Matei Cazacu
Eight letters of Georges Bengesco to Alfred Dumaine (1893–1921)
Abstract
The Romanian academician George Bengescu (Georges Bengesco, 1842–1922) is considered worldwide as the greatest specialist in Voltaire’s work (he edited a scholarly edition in ten volumes). He is also known as the translator into French of the work of Queen Elisabeth (Carmen Silva), as a monographist of the writers in the Golescu family in the 19th century, and as a researcher interested in the history of the Romanians, especially in the Oriental Issue.

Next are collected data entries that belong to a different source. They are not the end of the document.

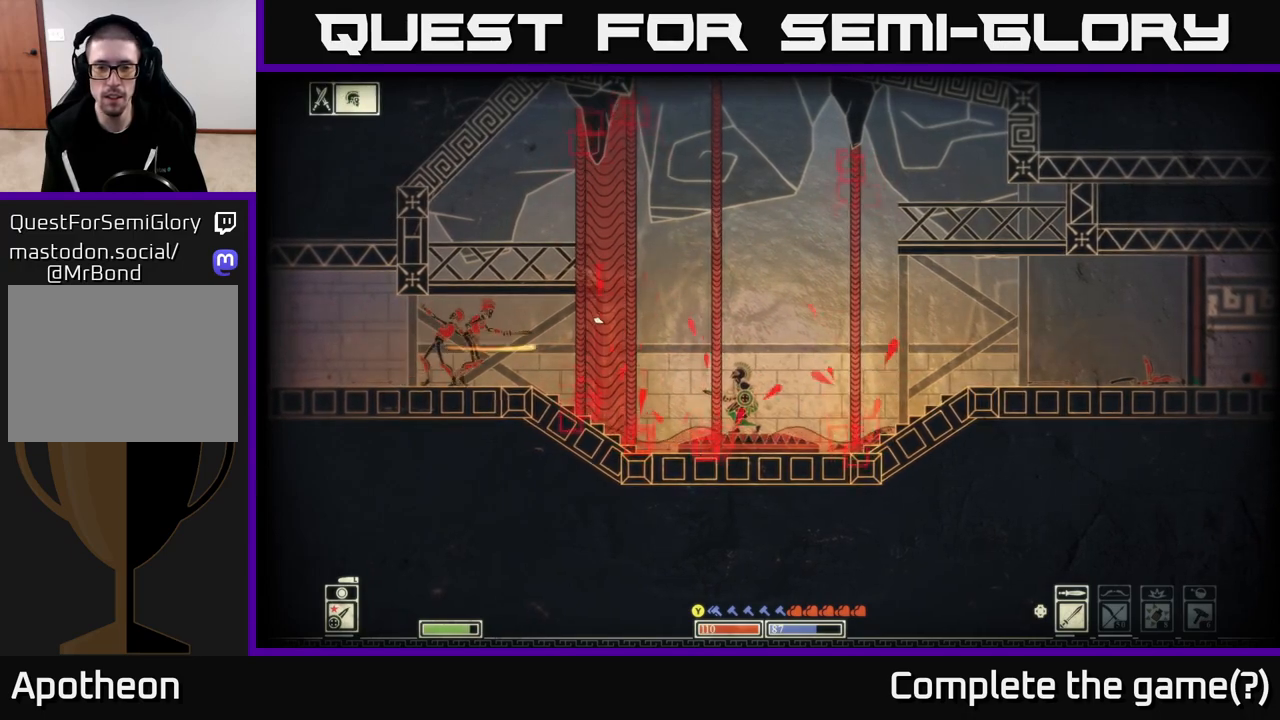
{"buttons": [], "left_stick": "down", "right_stick": "up-left", "events": []}
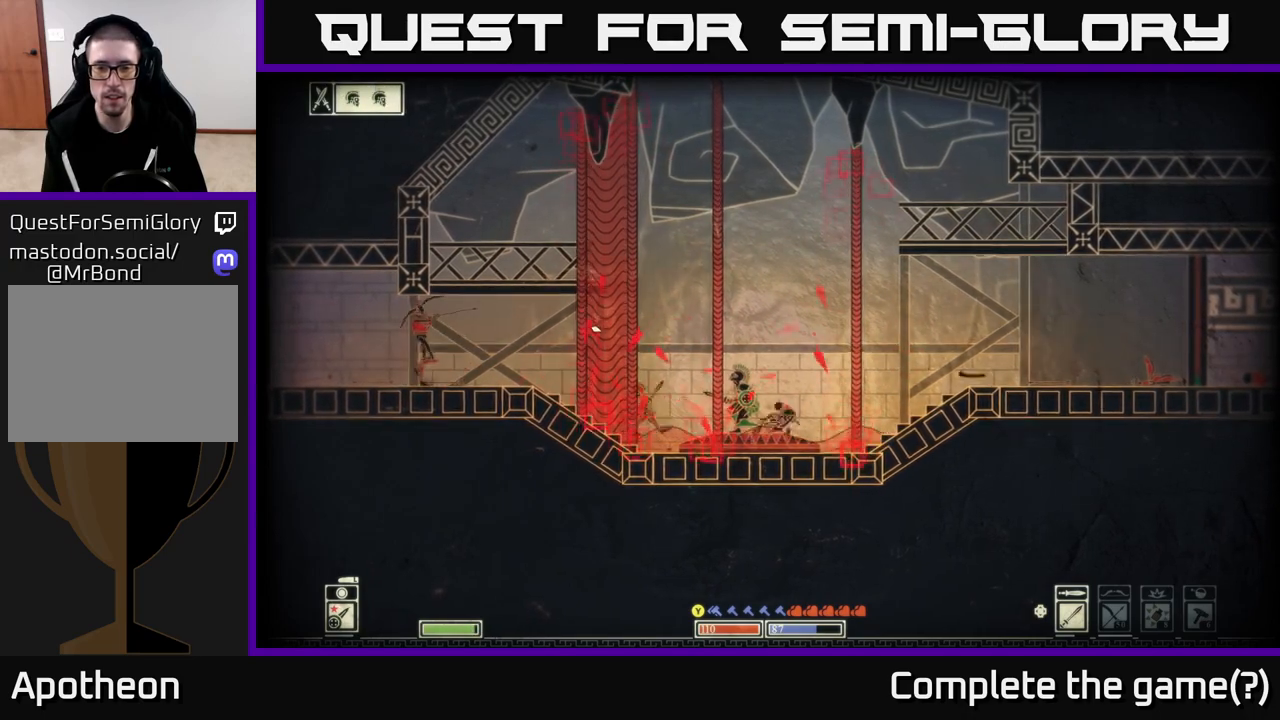
{"buttons": ["L2"], "left_stick": "down", "right_stick": "up-left", "events": [[167, "L2", "down"]]}
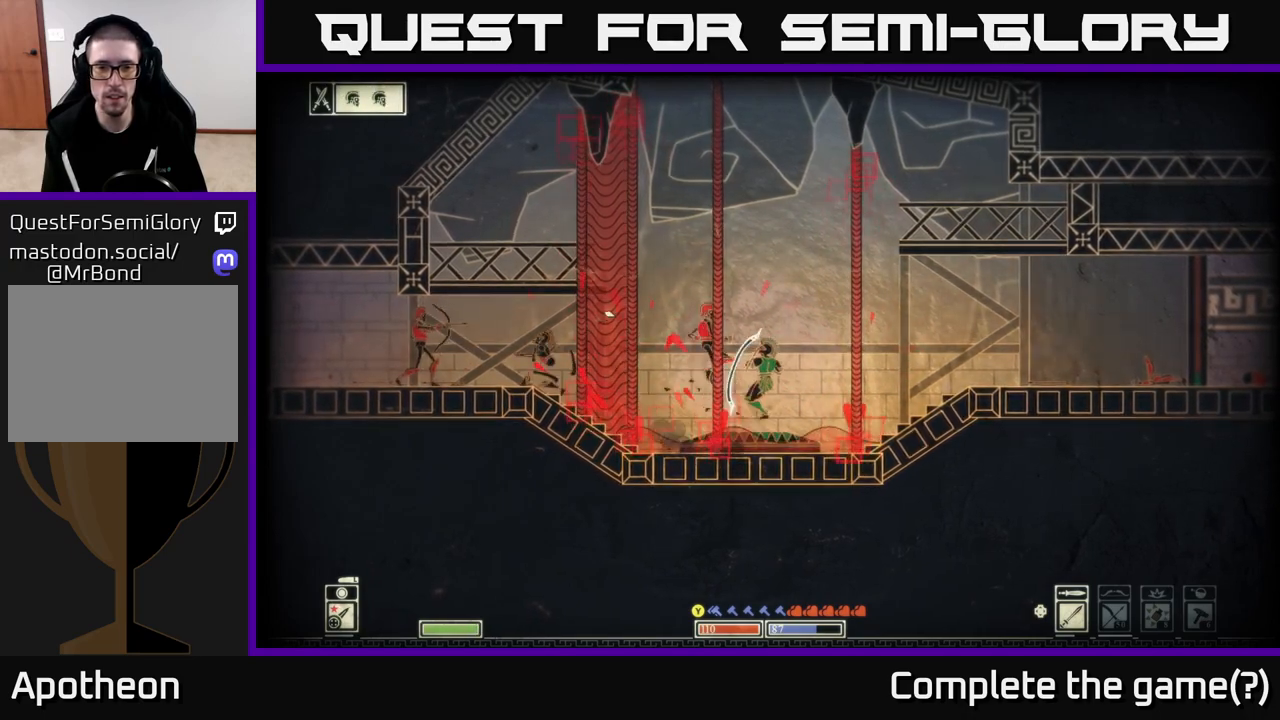
{"buttons": ["L2"], "left_stick": "down", "right_stick": "up-left", "events": []}
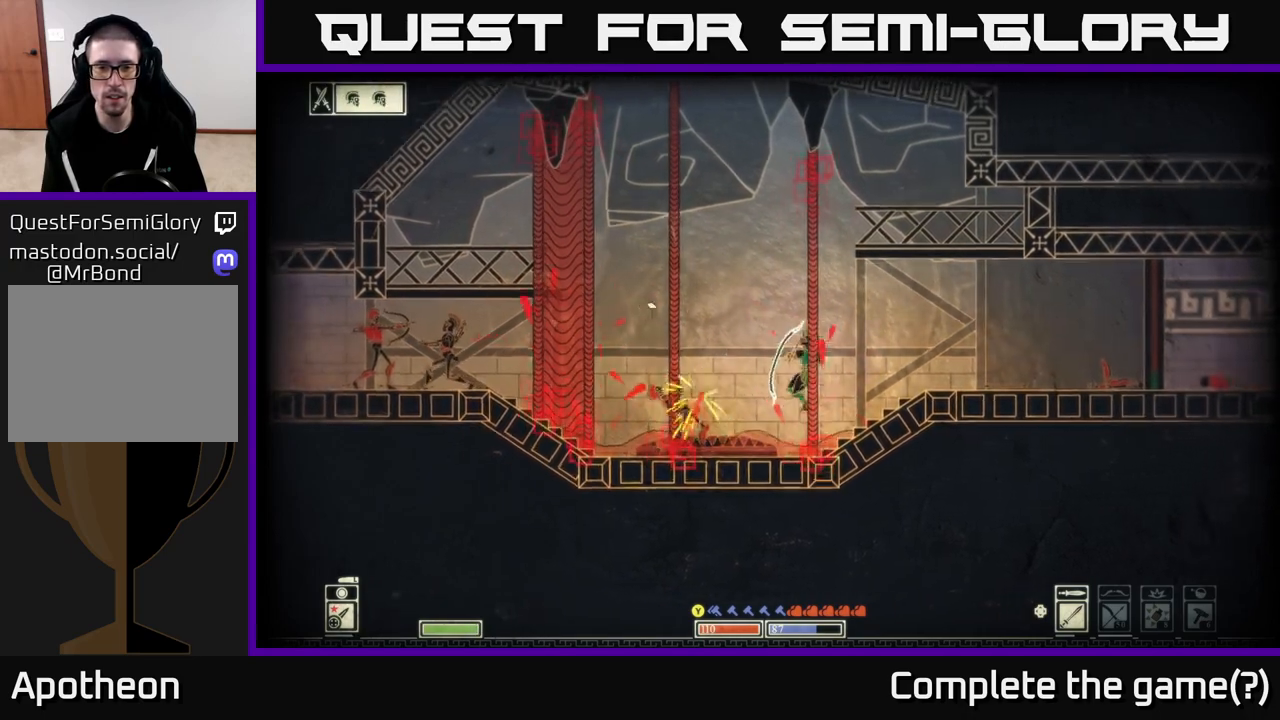
{"buttons": [], "left_stick": "left", "right_stick": "up-left", "events": [[167, "left_stick", "down-left"], [300, "left_stick", "left"], [350, "L2", "up"]]}
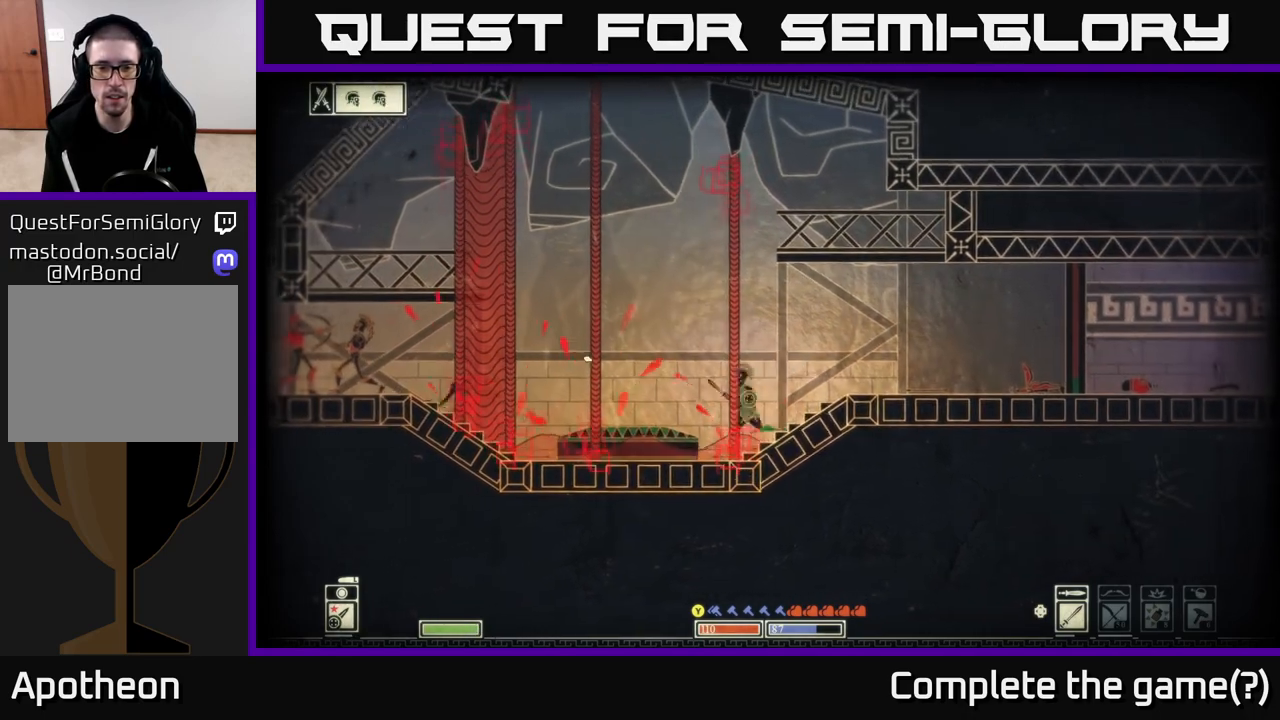
{"buttons": [], "left_stick": "center", "right_stick": "left", "events": [[200, "right_stick", "left"], [450, "left_stick", "center"]]}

Recent studies have clarified certain less known aspects of his life, which became accessible first of all as a result of his published memoirs (1899) and a biographical note (1909), as well as due to the memoirs of Zoe Cămărășescu (his niece who evoked his last years in a dramatic manner). Despite all this, there are not many historians of Bengesco’s level, who are quite little known by the public and even by specialists.
This article wishes to contribute important details on the life and work of Bengesco, as they emerge from a set of eight unpublished letters addressed to his friend, Alfred Chilhaud Dumaine (1852–1930), a French historian and diplomat. These letters cover a period of almost thirty years, between 1893 (two) and 1921 (five), as well as one of 1913. This correspondence offers additional and authentic information about the author’s character (he sometimes showed an innocent self-pride), the influence exerted by him in political and intellectual areas (he intervened in favor of Carol Davila, the son of the physician Davila, or of his sister, Maria), on his literary projects, but also regarding the life and activity of the Romanian elite in Bucharest, under the occupation of the Central Powers’ military forces. From these letters we can learn, for example, that the manuscript and the notes of a projected work, dedicated to the ladies with whom Voltaire had corresponded, was confiscated by the German troops at his residence in Grand-Leez, Belgium, together with his medals and decorations, which have never been recovered.
Georges Bengesco’s unpublished correspondence represents an essential source for understanding and reconstituting the destiny of a first-rank cultural and political personality who had an enormous contribution in the approach between the Romanian and the French cultural spaces.